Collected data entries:
--------------------------------
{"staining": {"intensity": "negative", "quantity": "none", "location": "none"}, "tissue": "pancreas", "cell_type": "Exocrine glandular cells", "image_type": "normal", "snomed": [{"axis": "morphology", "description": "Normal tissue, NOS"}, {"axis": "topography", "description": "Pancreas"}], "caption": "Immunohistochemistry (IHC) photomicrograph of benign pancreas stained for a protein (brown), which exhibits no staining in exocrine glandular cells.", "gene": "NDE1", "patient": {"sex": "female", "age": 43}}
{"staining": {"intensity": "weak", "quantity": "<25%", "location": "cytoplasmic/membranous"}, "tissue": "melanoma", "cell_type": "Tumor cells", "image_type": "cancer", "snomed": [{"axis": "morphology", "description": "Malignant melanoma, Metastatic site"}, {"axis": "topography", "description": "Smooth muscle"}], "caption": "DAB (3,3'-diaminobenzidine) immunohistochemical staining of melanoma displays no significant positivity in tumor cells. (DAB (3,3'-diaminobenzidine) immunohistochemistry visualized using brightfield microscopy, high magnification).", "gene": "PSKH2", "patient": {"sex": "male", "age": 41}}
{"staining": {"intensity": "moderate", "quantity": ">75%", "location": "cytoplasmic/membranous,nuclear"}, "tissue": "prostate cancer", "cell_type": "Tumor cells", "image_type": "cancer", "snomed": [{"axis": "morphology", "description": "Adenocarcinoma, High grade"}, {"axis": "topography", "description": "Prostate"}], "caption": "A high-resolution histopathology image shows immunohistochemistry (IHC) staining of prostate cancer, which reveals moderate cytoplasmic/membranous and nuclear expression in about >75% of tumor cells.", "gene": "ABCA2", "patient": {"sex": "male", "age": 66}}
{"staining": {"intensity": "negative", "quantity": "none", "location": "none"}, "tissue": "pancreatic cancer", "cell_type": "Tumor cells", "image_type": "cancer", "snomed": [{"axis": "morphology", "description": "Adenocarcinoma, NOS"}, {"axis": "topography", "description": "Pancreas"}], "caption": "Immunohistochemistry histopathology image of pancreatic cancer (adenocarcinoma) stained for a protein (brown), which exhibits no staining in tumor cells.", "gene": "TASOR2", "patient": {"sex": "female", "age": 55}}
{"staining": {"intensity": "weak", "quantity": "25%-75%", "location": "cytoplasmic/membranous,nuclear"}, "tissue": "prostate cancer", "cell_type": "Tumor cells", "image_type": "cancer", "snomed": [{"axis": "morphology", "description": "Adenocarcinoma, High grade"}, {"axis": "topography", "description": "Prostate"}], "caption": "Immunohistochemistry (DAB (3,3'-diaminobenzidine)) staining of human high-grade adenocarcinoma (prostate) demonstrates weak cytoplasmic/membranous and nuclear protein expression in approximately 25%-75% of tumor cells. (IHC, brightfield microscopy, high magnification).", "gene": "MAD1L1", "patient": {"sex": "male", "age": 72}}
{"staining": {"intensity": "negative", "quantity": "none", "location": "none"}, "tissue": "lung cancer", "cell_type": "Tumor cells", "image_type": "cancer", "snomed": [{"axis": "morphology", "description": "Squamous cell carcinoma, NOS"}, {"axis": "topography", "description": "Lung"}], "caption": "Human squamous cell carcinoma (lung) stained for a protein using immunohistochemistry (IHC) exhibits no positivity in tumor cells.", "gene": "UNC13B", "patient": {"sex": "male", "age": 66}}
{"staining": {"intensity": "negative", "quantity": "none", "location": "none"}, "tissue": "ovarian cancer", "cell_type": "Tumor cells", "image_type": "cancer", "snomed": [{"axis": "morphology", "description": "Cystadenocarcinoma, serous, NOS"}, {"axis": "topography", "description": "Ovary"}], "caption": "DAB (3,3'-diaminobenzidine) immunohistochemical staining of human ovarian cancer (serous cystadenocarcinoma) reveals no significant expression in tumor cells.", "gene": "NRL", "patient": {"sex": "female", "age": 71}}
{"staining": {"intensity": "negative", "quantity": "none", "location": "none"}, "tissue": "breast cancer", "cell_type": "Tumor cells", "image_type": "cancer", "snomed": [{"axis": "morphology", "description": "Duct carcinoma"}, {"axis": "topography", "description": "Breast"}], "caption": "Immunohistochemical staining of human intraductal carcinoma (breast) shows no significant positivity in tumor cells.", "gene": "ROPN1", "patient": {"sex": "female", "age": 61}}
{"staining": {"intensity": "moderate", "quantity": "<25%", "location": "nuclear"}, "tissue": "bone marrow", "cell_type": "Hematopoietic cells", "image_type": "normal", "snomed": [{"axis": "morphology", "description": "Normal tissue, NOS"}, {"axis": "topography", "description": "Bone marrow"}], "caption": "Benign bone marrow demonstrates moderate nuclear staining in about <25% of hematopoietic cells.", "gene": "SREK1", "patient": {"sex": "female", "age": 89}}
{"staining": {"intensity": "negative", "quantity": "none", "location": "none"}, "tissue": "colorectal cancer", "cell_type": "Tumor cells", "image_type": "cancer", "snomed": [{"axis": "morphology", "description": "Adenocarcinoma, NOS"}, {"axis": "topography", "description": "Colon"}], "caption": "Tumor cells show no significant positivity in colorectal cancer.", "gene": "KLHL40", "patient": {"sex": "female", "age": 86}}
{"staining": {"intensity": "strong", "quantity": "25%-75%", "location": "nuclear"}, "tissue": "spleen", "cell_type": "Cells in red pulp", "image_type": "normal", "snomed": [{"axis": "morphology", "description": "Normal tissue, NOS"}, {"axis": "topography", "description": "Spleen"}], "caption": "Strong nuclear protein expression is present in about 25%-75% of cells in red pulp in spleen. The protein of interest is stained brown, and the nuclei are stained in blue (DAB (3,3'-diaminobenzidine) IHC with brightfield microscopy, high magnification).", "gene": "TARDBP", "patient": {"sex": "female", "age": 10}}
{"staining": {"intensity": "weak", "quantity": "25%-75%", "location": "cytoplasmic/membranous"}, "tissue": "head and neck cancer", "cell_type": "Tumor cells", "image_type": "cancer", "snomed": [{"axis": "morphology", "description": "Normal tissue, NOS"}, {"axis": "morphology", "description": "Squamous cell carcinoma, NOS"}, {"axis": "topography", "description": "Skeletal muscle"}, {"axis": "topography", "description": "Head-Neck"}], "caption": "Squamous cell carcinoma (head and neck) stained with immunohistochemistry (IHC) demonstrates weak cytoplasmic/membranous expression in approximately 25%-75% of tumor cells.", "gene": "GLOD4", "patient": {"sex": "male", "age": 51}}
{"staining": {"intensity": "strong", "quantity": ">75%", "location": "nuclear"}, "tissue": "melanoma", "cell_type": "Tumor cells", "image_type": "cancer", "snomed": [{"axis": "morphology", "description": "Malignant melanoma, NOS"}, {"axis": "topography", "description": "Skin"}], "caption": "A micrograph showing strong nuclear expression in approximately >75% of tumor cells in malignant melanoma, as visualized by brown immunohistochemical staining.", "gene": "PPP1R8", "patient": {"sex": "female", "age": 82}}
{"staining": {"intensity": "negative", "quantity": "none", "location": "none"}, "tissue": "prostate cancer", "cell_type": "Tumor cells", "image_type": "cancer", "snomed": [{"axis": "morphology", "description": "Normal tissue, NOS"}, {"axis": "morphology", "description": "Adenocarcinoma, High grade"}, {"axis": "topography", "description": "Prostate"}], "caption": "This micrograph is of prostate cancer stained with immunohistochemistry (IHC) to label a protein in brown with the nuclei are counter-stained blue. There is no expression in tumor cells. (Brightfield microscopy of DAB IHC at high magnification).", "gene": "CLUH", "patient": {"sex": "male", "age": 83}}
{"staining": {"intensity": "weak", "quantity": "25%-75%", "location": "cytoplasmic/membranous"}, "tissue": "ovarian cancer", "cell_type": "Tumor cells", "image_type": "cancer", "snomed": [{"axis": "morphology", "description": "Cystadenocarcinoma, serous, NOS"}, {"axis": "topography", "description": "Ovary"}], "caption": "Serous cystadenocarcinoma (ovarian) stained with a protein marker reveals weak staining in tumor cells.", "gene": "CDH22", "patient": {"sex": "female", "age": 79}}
--------------------------------
> Brief
Please extract exactly, and only, the lines from the line containing "micrograph showing strong" through the last line of the records.

> Exercise result
{"staining": {"intensity": "strong", "quantity": ">75%", "location": "nuclear"}, "tissue": "melanoma", "cell_type": "Tumor cells", "image_type": "cancer", "snomed": [{"axis": "morphology", "description": "Malignant melanoma, NOS"}, {"axis": "topography", "description": "Skin"}], "caption": "A micrograph showing strong nuclear expression in approximately >75% of tumor cells in malignant melanoma, as visualized by brown immunohistochemical staining.", "gene": "PPP1R8", "patient": {"sex": "female", "age": 82}}
{"staining": {"intensity": "negative", "quantity": "none", "location": "none"}, "tissue": "prostate cancer", "cell_type": "Tumor cells", "image_type": "cancer", "snomed": [{"axis": "morphology", "description": "Normal tissue, NOS"}, {"axis": "morphology", "description": "Adenocarcinoma, High grade"}, {"axis": "topography", "description": "Prostate"}], "caption": "This micrograph is of prostate cancer stained with immunohistochemistry (IHC) to label a protein in brown with the nuclei are counter-stained blue. There is no expression in tumor cells. (Brightfield microscopy of DAB IHC at high magnification).", "gene": "CLUH", "patient": {"sex": "male", "age": 83}}
{"staining": {"intensity": "weak", "quantity": "25%-75%", "location": "cytoplasmic/membranous"}, "tissue": "ovarian cancer", "cell_type": "Tumor cells", "image_type": "cancer", "snomed": [{"axis": "morphology", "description": "Cystadenocarcinoma, serous, NOS"}, {"axis": "topography", "description": "Ovary"}], "caption": "Serous cystadenocarcinoma (ovarian) stained with a protein marker reveals weak staining in tumor cells.", "gene": "CDH22", "patient": {"sex": "female", "age": 79}}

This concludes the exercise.